Principal Component Analysis Tutorial

Principal component analysis is a mathematical procedure that transforms a number of possibly correlated variables into a group of uncorrelated variables called principal components. The first principal component accounts for as much of the variability in the data as possible, and each succeeding component accounts for as much remaining variability as possible. Simply put, PCA reveals the internal structure of the data to best explain the variance in the data.

You can use PCA at the beginning of an analysis to focus your regression parameters by revealing and reducing colinearity in the data.
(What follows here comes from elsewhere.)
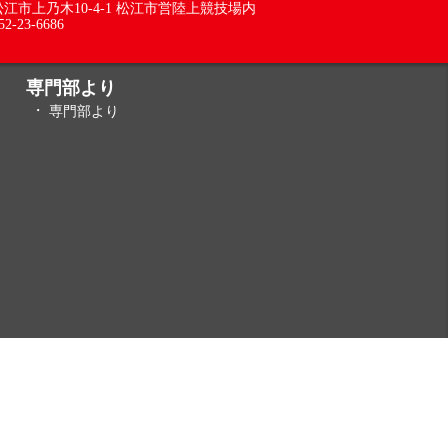
5 松江市上乃木10-4-1 松江市営陸上競技場内
52-23-6686
専門部より
専門部より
First, you need to find the tutorial files that were included when you installed SpaceStat so that you can import the PCA_Tutorial project. To open this project, go to File -> Open, and then browse to C:/Program Files/Biomedware/SpaceStat/Tutorials/. This is the default location for the tutorial files. If you installed your version of SpaceStat elsewhere, the tutorial files will be where you installed SpaceStat

Once the project has been opened, go to Methods -> Principal Components. We will be using homeownership and socioeconomic data for the state of Michigan at the Census Tract level. Select ”CT2000wFIPS” as your geography. Then select "Create." Variables for PCA need to be similar items that are the same size. In this case, select PCT_Asn, PCT_Black, PCT_Hisp, PCT_Wht and use the arrow to put each variable into the ’PCA variables’ box.

Select OK to finalize your model. On the next tab, PCA settings, you can name the output folder where the Principal Components will appear.

Then select Run from the Run method tab.